Pattern Description: Misses' asymmetrical tunic with tie neck, set-in puffed sleeve with stay, fron tuck detailing.  Slim pull-on capri pants with side front pockets and side vent detailing. B: round neck, D: angular back seaming from better fit, purchased piping.

Pattern Sizing:  A - J.  I made view B using sizes E-F.







Did it look like the photo/drawing on the pattern envelope once you were done sewing with it?  Yes, it did.

Were the instructions easy to follow?  Yes.  I only glanced at them, because I was making the simplest view of the two tops.  The construction was very much like any typical t-shirt top/tunic.  When I make view A with the tie, I'm sure to pay more attention to the instructions. 

What did you particularly like or dislike about the pattern?  Again, I was drawn to view A.  The draw was the tie, pleats, and the puff sleeves.  I really do not have a dislike.  But I would like to see something more in the back detail of most tops and dresses.

Fabric Used:  I used a jersey knit from the Vogue Fabric warehouse in Evanston.  I recently went there with one of my sewing students.  I'm trying to do better about fabric purchases.  Lol I have so much fabric.  Anyway, this fabric sewed up easy.  For the sleeves, I used the remnant from a recent project.  That fabric was purchased at Walmart.  It is a light weight sweatshirt fabric. Both fabrics were pre-washed and dried.

Pattern alterations or any design changes you made:  No alterations or design changes.  Sewn right from the envelope.  Of course, a little tweaking as I sewed it together.

Would you sew it again?

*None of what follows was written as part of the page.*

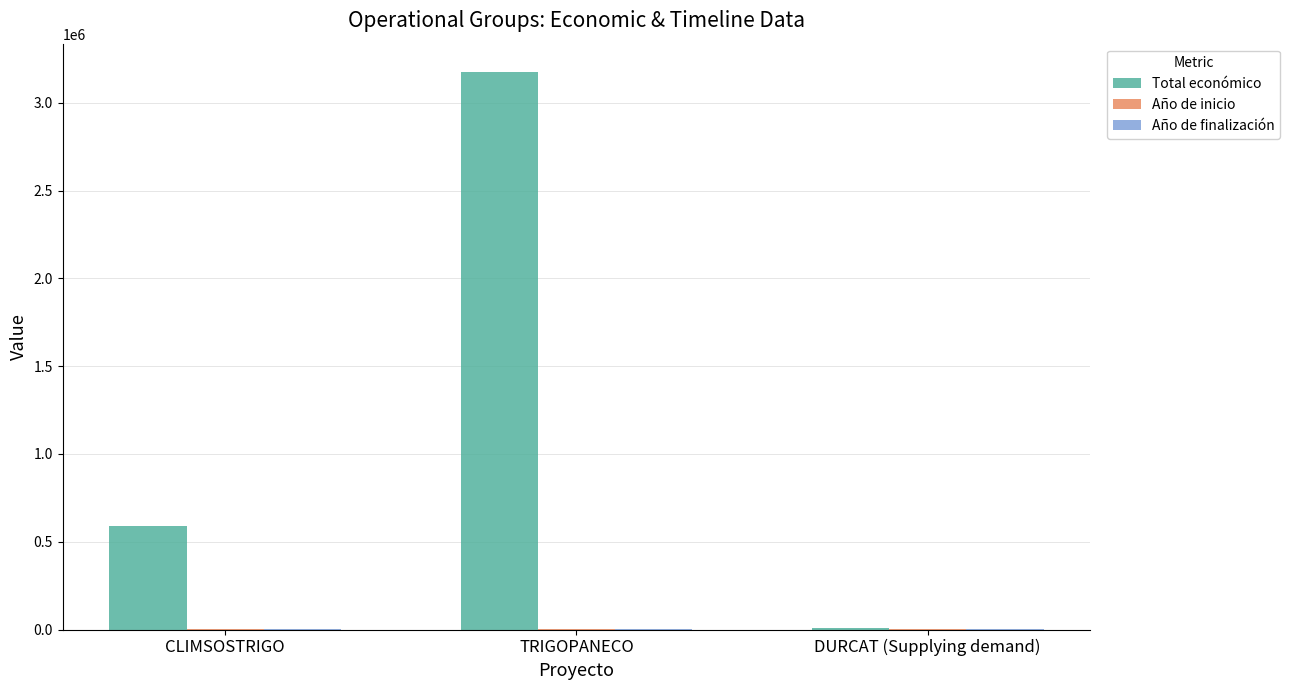

Is it true that Total económico equals 5039799 at TRIGOPANECO?

False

Would you recommend it to others?  Yes, I plan to sew view A very soon.  And yes, I do recommend it to others sewists.




Conclusion:  I really like how this tunic turned out.  It is definitely a wardrobe staple.  I plan to pair it with jeans or a simple pull on pants.  This tunic is a nice alterative to a typical t-shirt top.

Happy Sewing!
C


Tunic Delight - Vogue V1937 - Sandra Betzina

 




Pattern Description:  Misses' Dress and Tunic:  Pleat front A-line dress or tunic with back yoke.  View A has side seam pockets, contrast collar, cuffs and hem facings.  View B has lantern sleeves, contrast upper sleeves, yoke lining and hem facings, stitched to outside.  Purchased trim.


Pattern Sizing:  A - J corresponding measurements included.  I made view B (tunic), and I used sizes E and F.

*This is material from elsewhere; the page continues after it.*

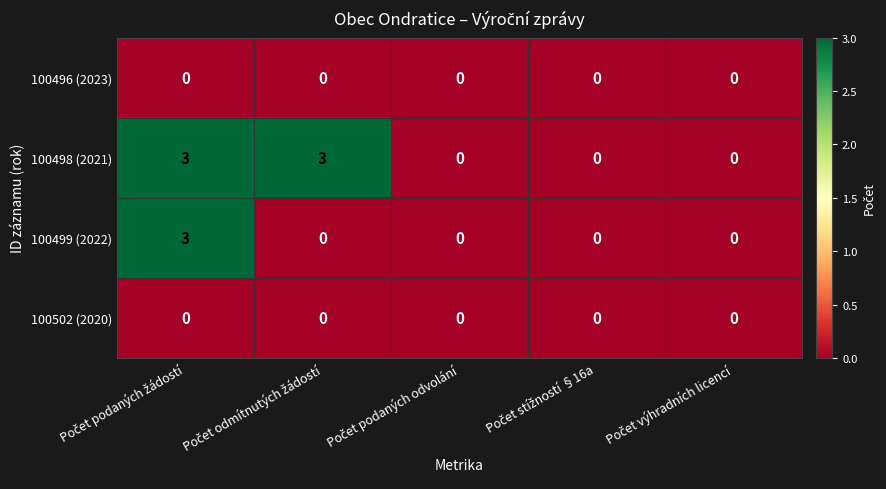

Reading right to left, extract all data points from this chart.

100496 (2023): 0	0	0	0	0
100498 (2021): 0	0	0	3	3
100499 (2022): 0	0	0	0	3
100502 (2020): 0	0	0	0	0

Did it look like the photo/drawing on the pattern envelope once you were done sewing with it?  Yes, it did.  The sleeves were slightly longer on me than on the model.  It could be related to the sizing.

Were the instructions easy to follow?  Yes, the instructions were easy to follow.  Sandra Betzina also included some tips for making bust and back adjustments along with some construction tips.  Note:  I still need to tack down the front pleat.  

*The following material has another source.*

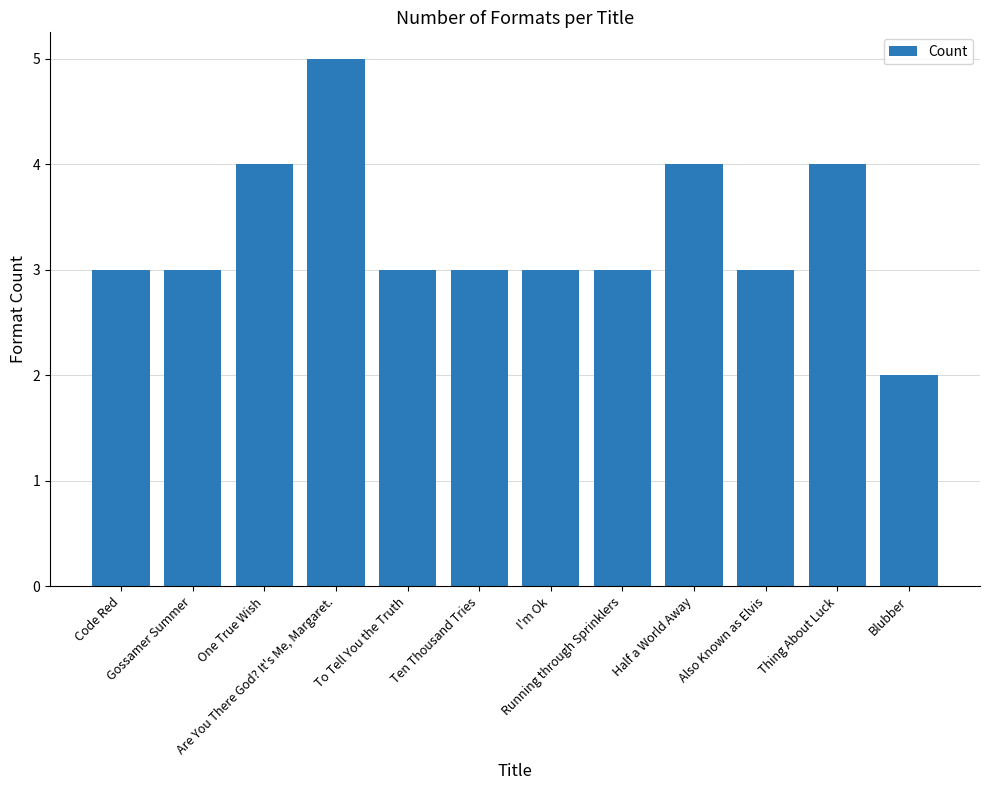

What is the label of the 3rd bar from the right?

Also Known as Elvis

What did you particularly like or dislike about the pattern?  I have a few likes:  The lantern sleeves are beautiful; the trim around the neckline and below the yoke, and the contrast at the hem.

No real dislikes.






Fabric Used:  I used an Ankara fabric that I purchased at Djenne Collection on 95th Street.  The contrasting fabric is a basic cotton from JoAnn's. All fabrics pre-washed and dried.

Pattern alterations or any design changes you made:  I made a few small changes:
  • I made bias tape for the trim instead a purchasing a fancy trim.  This first tunic was to test the pattern and the design for me.
  • The sizing - I tweaked the fit between sizes E and F.
  • I added 1/2" across the shoulder blades for prominent shoulder blades.

Would you sew it again? Would you recommend it to others?  I think I will make the tunic again in one of the recommended fabrics.  I used a crisper fabric because I was going for more of a dashiki look.  With a crepe or silky fabric the tunic will hang closer to the body and have more drape than my version of it. I also want to make the dress.  And yes, I do recommend it to others.  I do suggest that you should transfer all markings especially on the front of the top.

Conclusion: I enjoyed making this tunic.  It was not difficult to sew and the instructions were good.  The finished top really looks great.  I hope to post pictures of me wearing it soon.